▼

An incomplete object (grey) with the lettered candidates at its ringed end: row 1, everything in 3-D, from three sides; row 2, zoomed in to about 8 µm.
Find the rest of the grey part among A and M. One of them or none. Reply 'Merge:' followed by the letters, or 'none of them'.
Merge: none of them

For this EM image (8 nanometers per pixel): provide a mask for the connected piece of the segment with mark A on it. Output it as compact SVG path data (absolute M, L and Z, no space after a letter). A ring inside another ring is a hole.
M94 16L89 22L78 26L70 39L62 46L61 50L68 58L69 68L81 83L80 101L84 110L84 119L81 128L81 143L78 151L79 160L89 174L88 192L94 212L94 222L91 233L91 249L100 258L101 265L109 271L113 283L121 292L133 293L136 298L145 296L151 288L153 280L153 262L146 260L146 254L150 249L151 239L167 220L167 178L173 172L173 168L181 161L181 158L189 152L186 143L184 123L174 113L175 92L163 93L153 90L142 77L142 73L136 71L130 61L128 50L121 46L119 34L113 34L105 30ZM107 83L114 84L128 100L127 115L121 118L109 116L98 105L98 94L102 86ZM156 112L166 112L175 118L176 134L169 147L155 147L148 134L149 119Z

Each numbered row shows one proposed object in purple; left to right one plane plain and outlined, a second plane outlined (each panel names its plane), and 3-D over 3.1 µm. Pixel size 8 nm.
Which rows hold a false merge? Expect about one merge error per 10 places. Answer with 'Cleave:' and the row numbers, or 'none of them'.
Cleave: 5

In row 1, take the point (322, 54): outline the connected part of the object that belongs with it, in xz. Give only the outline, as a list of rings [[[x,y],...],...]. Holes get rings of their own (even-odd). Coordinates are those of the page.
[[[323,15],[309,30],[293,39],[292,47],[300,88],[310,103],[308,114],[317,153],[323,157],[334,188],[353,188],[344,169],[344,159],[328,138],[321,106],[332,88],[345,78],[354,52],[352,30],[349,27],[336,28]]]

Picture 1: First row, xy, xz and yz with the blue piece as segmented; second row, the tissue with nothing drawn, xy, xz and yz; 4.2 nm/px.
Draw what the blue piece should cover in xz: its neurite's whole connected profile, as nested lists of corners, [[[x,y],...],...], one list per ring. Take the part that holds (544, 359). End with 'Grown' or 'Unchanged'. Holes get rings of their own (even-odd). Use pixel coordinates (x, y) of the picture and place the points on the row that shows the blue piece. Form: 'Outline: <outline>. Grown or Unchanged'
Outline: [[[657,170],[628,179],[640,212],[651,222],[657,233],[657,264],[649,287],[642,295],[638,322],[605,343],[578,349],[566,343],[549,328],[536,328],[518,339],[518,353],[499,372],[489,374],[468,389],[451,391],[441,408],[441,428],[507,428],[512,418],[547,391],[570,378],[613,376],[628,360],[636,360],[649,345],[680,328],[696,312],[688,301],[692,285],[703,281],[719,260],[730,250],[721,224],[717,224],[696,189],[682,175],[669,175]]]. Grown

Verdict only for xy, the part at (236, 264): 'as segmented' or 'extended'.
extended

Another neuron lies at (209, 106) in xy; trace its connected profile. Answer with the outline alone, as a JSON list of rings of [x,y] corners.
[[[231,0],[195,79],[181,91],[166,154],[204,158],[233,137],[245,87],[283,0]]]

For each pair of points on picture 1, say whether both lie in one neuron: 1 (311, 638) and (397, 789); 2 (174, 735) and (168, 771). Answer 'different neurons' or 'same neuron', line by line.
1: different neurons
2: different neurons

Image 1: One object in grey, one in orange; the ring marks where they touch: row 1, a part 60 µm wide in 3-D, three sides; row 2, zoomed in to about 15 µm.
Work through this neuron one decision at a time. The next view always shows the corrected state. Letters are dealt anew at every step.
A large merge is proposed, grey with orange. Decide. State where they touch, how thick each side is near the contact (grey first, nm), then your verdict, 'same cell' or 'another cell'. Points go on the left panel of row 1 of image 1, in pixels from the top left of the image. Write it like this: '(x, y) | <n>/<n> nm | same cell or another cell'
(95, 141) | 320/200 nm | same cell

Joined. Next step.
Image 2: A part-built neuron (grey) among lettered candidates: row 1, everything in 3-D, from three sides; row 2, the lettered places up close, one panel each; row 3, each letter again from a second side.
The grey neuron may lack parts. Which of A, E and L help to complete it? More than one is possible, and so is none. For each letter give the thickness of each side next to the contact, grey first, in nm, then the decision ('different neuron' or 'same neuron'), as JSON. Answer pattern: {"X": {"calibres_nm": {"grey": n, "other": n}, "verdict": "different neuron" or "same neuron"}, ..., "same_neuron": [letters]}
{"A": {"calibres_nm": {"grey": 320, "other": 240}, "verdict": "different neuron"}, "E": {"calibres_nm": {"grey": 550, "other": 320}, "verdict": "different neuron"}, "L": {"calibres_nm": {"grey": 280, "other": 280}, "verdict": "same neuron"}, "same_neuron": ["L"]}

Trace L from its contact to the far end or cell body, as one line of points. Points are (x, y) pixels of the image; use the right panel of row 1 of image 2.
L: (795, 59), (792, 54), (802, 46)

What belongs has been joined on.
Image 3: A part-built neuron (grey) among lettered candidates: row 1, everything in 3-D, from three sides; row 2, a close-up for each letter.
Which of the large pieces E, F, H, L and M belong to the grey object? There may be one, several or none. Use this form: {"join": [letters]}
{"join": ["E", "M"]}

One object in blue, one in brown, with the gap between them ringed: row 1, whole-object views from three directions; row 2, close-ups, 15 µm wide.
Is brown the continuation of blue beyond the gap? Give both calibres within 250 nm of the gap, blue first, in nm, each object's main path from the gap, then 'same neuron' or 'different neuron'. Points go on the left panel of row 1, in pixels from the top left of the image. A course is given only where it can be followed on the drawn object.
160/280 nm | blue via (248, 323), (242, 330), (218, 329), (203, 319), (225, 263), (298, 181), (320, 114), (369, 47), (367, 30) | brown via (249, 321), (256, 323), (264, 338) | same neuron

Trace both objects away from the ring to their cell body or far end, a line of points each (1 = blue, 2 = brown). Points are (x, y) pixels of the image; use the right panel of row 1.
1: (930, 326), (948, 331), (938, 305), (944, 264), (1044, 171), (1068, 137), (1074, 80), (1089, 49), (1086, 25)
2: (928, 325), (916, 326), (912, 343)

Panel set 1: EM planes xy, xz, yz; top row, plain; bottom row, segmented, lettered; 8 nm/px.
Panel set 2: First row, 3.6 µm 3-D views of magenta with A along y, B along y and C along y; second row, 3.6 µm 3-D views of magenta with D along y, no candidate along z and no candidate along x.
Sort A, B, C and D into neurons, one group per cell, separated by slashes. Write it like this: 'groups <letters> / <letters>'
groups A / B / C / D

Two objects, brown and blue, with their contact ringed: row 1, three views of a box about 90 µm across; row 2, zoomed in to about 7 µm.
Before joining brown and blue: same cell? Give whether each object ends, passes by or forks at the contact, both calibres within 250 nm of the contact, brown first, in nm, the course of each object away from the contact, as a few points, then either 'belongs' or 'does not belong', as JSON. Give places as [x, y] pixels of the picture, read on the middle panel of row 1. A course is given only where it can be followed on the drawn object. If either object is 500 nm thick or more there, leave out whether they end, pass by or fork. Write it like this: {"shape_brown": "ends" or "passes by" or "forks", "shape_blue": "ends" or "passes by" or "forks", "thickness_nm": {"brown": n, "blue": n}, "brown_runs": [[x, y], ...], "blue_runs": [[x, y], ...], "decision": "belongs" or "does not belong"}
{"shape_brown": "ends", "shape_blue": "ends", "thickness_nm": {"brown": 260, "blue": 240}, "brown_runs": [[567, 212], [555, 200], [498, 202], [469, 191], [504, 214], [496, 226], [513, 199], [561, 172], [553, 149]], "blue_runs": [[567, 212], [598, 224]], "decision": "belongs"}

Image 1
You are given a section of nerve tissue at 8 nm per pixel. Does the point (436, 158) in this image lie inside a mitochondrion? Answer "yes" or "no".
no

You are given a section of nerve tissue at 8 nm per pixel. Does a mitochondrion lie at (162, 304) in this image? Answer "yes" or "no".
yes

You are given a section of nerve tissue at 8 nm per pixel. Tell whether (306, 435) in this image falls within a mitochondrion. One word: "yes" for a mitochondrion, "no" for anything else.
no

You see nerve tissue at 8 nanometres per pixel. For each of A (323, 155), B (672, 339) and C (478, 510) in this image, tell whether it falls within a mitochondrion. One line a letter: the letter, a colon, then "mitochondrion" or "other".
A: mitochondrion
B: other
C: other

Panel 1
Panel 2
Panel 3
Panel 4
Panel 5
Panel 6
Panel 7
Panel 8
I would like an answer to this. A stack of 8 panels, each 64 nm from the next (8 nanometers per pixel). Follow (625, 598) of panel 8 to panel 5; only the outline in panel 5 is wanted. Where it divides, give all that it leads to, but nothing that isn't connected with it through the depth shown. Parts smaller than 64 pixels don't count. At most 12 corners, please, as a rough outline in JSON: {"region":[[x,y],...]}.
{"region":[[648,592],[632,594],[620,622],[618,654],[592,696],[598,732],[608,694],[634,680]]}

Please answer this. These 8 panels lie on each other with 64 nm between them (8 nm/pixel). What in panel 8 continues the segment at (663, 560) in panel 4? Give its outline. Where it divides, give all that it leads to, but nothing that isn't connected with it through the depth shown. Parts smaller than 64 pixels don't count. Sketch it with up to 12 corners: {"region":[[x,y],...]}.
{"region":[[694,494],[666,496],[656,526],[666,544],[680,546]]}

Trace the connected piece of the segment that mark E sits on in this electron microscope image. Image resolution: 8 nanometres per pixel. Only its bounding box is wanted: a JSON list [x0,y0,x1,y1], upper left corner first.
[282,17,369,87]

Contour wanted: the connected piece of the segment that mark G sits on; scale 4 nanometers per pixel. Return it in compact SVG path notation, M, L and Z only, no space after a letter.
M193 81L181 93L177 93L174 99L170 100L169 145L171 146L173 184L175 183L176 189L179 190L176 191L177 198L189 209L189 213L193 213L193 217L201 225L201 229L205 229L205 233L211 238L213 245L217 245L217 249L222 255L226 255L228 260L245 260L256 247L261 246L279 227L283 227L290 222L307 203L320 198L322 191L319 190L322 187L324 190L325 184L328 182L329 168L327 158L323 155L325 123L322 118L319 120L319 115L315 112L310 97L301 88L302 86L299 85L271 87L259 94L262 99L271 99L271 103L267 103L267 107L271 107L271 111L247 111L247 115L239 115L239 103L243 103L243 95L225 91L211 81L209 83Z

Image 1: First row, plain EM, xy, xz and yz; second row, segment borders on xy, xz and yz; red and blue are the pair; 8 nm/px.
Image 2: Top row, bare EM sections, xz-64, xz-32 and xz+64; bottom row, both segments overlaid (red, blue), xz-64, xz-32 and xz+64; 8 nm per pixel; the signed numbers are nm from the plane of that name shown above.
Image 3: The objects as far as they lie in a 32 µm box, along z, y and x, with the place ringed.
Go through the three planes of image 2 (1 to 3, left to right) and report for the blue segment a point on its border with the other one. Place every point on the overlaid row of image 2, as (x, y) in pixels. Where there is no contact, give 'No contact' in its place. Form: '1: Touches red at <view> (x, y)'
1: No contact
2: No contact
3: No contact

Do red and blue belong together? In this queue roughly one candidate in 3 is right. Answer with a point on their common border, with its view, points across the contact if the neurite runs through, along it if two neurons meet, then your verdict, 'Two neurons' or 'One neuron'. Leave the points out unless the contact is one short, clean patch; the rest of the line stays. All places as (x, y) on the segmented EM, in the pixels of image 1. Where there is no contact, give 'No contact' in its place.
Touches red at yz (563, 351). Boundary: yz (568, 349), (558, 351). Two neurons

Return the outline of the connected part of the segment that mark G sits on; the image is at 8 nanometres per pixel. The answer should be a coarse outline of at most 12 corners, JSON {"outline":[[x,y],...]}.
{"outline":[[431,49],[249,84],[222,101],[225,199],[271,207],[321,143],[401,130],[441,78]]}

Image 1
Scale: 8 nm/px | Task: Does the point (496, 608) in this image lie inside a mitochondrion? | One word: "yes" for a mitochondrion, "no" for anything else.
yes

▲

** Task requirements **
Look for "Image 2: Top" in the records. Write out its line and every later line through the end exactly, with nothing more.

** Written solution **
Image 2: Top row, bare EM sections, xz-64, xz-32 and xz+64; bottom row, both segments overlaid (red, blue), xz-64, xz-32 and xz+64; 8 nm per pixel; the signed numbers are nm from the plane of that name shown above.
Image 3: The objects as far as they lie in a 32 µm box, along z, y and x, with the place ringed.
Go through the three planes of image 2 (1 to 3, left to right) and report for the blue segment a point on its border with the other one. Place every point on the overlaid row of image 2, as (x, y) in pixels. Where there is no contact, give 'No contact' in its place. Form: '1: Touches red at <view> (x, y)'
1: No contact
2: No contact
3: No contact

Do red and blue belong together? In this queue roughly one candidate in 3 is right. Answer with a point on their common border, with its view, points across the contact if the neurite runs through, along it if two neurons meet, then your verdict, 'Two neurons' or 'One neuron'. Leave the points out unless the contact is one short, clean patch; the rest of the line stays. All places as (x, y) on the segmented EM, in the pixels of image 1. Where there is no contact, give 'No contact' in its place.
Touches red at yz (563, 351). Boundary: yz (568, 349), (558, 351). Two neurons

Return the outline of the connected part of the segment that mark G sits on; the image is at 8 nanometres per pixel. The answer should be a coarse outline of at most 12 corners, JSON {"outline":[[x,y],...]}.
{"outline":[[431,49],[249,84],[222,101],[225,199],[271,207],[321,143],[401,130],[441,78]]}

Image 1
Scale: 8 nm/px | Task: Does the point (496, 608) in this image lie inside a mitochondrion? | One word: "yes" for a mitochondrion, "no" for anything else.
yes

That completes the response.